**Problem description**
Copy out the lines of the listing that run from the line with "order: Lepidoptera" to the line with "common name: Funereal duskywing", including both of those lines.

**Entries taken from a collection**
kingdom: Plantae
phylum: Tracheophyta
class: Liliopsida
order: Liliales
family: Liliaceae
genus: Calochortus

==

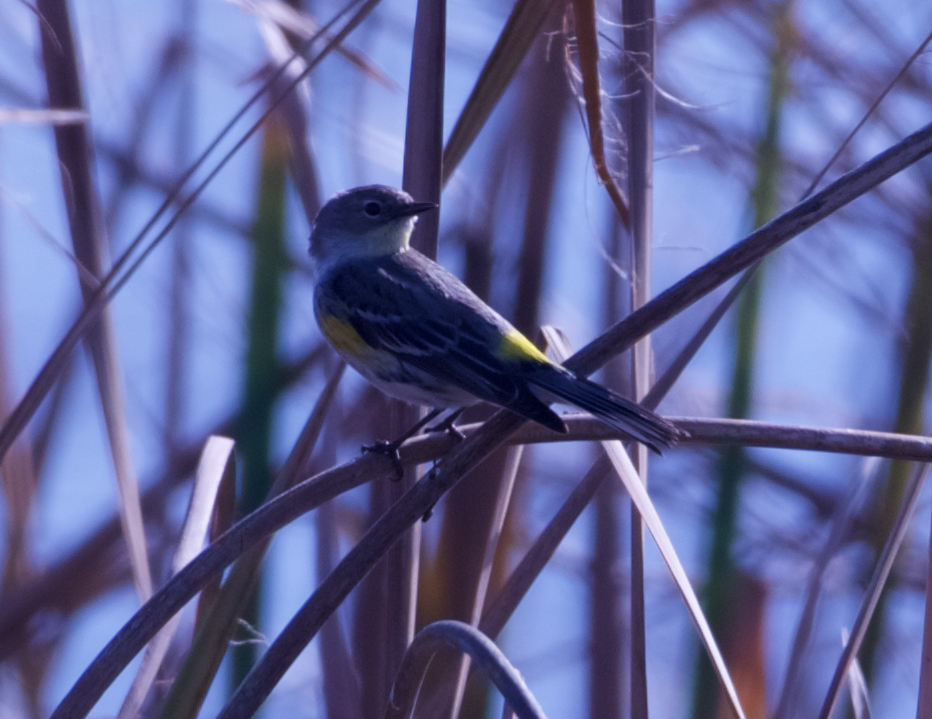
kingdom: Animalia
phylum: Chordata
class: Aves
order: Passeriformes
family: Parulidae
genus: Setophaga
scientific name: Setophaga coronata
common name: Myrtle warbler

==

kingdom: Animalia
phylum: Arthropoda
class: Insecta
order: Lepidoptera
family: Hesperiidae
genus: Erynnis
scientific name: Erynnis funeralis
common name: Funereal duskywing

**Written solution**
order: Lepidoptera
family: Hesperiidae
genus: Erynnis
scientific name: Erynnis funeralis
common name: Funereal duskywing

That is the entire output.